**TASK STATEMENT**
Rewrite the material below, swapping every "When you have a moment" for "Whenever you can" and changing nothing else.

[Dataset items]

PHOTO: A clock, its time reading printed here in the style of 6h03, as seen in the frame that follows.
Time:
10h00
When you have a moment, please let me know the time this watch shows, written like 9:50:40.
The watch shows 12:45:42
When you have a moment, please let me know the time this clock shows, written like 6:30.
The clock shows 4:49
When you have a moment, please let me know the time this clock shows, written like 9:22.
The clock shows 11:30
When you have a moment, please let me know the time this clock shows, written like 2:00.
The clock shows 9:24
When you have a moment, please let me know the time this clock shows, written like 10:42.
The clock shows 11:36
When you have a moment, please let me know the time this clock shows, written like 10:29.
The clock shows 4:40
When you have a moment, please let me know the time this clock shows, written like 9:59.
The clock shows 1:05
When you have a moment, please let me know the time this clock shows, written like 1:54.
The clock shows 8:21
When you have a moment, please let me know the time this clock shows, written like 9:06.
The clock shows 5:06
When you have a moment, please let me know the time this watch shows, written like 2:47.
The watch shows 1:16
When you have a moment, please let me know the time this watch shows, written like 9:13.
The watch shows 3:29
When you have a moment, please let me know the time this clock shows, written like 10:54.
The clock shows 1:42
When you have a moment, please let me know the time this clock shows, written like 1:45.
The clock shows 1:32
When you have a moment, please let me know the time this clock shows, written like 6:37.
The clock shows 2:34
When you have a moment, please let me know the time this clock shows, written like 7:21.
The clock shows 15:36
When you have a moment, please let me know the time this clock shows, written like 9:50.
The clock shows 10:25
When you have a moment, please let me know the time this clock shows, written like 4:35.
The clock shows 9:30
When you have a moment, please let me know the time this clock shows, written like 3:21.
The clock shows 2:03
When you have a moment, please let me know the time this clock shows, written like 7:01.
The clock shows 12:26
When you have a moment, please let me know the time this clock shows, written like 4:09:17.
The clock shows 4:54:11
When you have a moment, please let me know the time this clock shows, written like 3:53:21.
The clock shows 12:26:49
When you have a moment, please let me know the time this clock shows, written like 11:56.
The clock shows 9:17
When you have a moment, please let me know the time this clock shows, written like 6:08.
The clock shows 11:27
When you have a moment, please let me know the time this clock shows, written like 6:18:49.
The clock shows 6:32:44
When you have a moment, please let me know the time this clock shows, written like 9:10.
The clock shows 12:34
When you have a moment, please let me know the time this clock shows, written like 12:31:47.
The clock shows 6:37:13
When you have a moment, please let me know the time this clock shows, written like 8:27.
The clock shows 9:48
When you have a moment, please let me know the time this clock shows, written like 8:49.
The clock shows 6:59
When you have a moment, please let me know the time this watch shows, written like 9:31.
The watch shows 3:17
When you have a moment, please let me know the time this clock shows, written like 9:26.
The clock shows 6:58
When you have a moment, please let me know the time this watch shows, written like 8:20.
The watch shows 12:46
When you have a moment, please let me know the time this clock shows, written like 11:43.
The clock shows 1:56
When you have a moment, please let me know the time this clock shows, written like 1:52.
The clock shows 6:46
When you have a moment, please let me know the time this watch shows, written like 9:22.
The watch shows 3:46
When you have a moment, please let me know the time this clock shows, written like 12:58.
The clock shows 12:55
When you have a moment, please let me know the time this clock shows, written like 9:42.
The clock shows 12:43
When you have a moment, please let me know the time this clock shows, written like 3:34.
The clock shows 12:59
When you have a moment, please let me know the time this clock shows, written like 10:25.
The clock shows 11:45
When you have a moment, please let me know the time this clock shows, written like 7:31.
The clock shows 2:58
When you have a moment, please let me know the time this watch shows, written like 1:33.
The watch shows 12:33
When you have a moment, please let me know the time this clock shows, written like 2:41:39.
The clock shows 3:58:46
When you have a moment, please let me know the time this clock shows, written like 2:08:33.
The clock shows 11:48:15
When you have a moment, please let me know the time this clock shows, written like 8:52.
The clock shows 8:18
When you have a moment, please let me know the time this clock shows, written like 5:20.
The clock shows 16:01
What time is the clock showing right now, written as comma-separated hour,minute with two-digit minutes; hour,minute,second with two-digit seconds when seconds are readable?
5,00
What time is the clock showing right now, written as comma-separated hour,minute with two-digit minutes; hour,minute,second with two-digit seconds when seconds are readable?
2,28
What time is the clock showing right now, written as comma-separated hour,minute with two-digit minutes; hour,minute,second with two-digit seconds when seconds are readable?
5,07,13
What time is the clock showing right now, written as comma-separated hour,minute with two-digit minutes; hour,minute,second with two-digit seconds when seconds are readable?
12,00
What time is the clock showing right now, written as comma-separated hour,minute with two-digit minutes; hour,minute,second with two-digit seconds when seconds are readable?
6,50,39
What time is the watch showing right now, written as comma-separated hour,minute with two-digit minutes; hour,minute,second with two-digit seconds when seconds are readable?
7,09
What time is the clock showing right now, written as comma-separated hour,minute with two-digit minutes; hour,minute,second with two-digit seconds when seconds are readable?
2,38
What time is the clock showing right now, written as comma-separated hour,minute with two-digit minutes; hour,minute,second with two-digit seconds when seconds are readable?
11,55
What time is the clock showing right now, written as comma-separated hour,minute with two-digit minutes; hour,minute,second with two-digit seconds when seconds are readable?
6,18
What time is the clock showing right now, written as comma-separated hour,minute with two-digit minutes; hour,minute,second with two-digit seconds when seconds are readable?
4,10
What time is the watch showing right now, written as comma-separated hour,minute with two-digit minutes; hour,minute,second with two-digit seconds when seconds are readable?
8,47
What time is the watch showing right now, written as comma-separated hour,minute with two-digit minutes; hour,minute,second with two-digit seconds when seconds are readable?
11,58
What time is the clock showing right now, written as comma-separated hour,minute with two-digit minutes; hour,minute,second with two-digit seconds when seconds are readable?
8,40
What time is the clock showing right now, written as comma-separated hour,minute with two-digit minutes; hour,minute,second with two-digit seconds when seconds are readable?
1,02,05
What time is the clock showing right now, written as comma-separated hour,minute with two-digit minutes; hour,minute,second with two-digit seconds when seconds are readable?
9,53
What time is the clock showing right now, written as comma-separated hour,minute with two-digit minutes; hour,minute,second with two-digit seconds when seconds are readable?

**RESULT FOR THIS TASK**
PHOTO: A clock, its time reading printed here in the style of 6h03, as seen in the frame that follows.
Time:
10h00
Whenever you can, please let me know the time this watch shows, written like 9:50:40.
The watch shows 12:45:42
Whenever you can, please let me know the time this clock shows, written like 6:30.
The clock shows 4:49
Whenever you can, please let me know the time this clock shows, written like 9:22.
The clock shows 11:30
Whenever you can, please let me know the time this clock shows, written like 2:00.
The clock shows 9:24
Whenever you can, please let me know the time this clock shows, written like 10:42.
The clock shows 11:36
Whenever you can, please let me know the time this clock shows, written like 10:29.
The clock shows 4:40
Whenever you can, please let me know the time this clock shows, written like 9:59.
The clock shows 1:05
Whenever you can, please let me know the time this clock shows, written like 1:54.
The clock shows 8:21
Whenever you can, please let me know the time this clock shows, written like 9:06.
The clock shows 5:06
Whenever you can, please let me know the time this watch shows, written like 2:47.
The watch shows 1:16
Whenever you can, please let me know the time this watch shows, written like 9:13.
The watch shows 3:29
Whenever you can, please let me know the time this clock shows, written like 10:54.
The clock shows 1:42
Whenever you can, please let me know the time this clock shows, written like 1:45.
The clock shows 1:32
Whenever you can, please let me know the time this clock shows, written like 6:37.
The clock shows 2:34
Whenever you can, please let me know the time this clock shows, written like 7:21.
The clock shows 15:36
Whenever you can, please let me know the time this clock shows, written like 9:50.
The clock shows 10:25
Whenever you can, please let me know the time this clock shows, written like 4:35.
The clock shows 9:30
Whenever you can, please let me know the time this clock shows, written like 3:21.
The clock shows 2:03
Whenever you can, please let me know the time this clock shows, written like 7:01.
The clock shows 12:26
Whenever you can, please let me know the time this clock shows, written like 4:09:17.
The clock shows 4:54:11
Whenever you can, please let me know the time this clock shows, written like 3:53:21.
The clock shows 12:26:49
Whenever you can, please let me know the time this clock shows, written like 11:56.
The clock shows 9:17
Whenever you can, please let me know the time this clock shows, written like 6:08.
The clock shows 11:27
Whenever you can, please let me know the time this clock shows, written like 6:18:49.
The clock shows 6:32:44
Whenever you can, please let me know the time this clock shows, written like 9:10.
The clock shows 12:34
Whenever you can, please let me know the time this clock shows, written like 12:31:47.
The clock shows 6:37:13
Whenever you can, please let me know the time this clock shows, written like 8:27.
The clock shows 9:48
Whenever you can, please let me know the time this clock shows, written like 8:49.
The clock shows 6:59
Whenever you can, please let me know the time this watch shows, written like 9:31.
The watch shows 3:17
Whenever you can, please let me know the time this clock shows, written like 9:26.
The clock shows 6:58
Whenever you can, please let me know the time this watch shows, written like 8:20.
The watch shows 12:46
Whenever you can, please let me know the time this clock shows, written like 11:43.
The clock shows 1:56
Whenever you can, please let me know the time this clock shows, written like 1:52.
The clock shows 6:46
Whenever you can, please let me know the time this watch shows, written like 9:22.
The watch shows 3:46
Whenever you can, please let me know the time this clock shows, written like 12:58.
The clock shows 12:55
Whenever you can, please let me know the time this clock shows, written like 9:42.
The clock shows 12:43
Whenever you can, please let me know the time this clock shows, written like 3:34.
The clock shows 12:59
Whenever you can, please let me know the time this clock shows, written like 10:25.
The clock shows 11:45
Whenever you can, please let me know the time this clock shows, written like 7:31.
The clock shows 2:58
Whenever you can, please let me know the time this watch shows, written like 1:33.
The watch shows 12:33
Whenever you can, please let me know the time this clock shows, written like 2:41:39.
The clock shows 3:58:46
Whenever you can, please let me know the time this clock shows, written like 2:08:33.
The clock shows 11:48:15
Whenever you can, please let me know the time this clock shows, written like 8:52.
The clock shows 8:18
Whenever you can, please let me know the time this clock shows, written like 5:20.
The clock shows 16:01
What time is the clock showing right now, written as comma-separated hour,minute with two-digit minutes; hour,minute,second with two-digit seconds when seconds are readable?
5,00
What time is the clock showing right now, written as comma-separated hour,minute with two-digit minutes; hour,minute,second with two-digit seconds when seconds are readable?
2,28
What time is the clock showing right now, written as comma-separated hour,minute with two-digit minutes; hour,minute,second with two-digit seconds when seconds are readable?
5,07,13
What time is the clock showing right now, written as comma-separated hour,minute with two-digit minutes; hour,minute,second with two-digit seconds when seconds are readable?
12,00
What time is the clock showing right now, written as comma-separated hour,minute with two-digit minutes; hour,minute,second with two-digit seconds when seconds are readable?
6,50,39
What time is the watch showing right now, written as comma-separated hour,minute with two-digit minutes; hour,minute,second with two-digit seconds when seconds are readable?
7,09
What time is the clock showing right now, written as comma-separated hour,minute with two-digit minutes; hour,minute,second with two-digit seconds when seconds are readable?
2,38
What time is the clock showing right now, written as comma-separated hour,minute with two-digit minutes; hour,minute,second with two-digit seconds when seconds are readable?
11,55
What time is the clock showing right now, written as comma-separated hour,minute with two-digit minutes; hour,minute,second with two-digit seconds when seconds are readable?
6,18
What time is the clock showing right now, written as comma-separated hour,minute with two-digit minutes; hour,minute,second with two-digit seconds when seconds are readable?
4,10
What time is the watch showing right now, written as comma-separated hour,minute with two-digit minutes; hour,minute,second with two-digit seconds when seconds are readable?
8,47
What time is the watch showing right now, written as comma-separated hour,minute with two-digit minutes; hour,minute,second with two-digit seconds when seconds are readable?
11,58
What time is the clock showing right now, written as comma-separated hour,minute with two-digit minutes; hour,minute,second with two-digit seconds when seconds are readable?
8,40
What time is the clock showing right now, written as comma-separated hour,minute with two-digit minutes; hour,minute,second with two-digit seconds when seconds are readable?
1,02,05
What time is the clock showing right now, written as comma-separated hour,minute with two-digit minutes; hour,minute,second with two-digit seconds when seconds are readable?
9,53
What time is the clock showing right now, written as comma-separated hour,minute with two-digit minutes; hour,minute,second with two-digit seconds when seconds are readable?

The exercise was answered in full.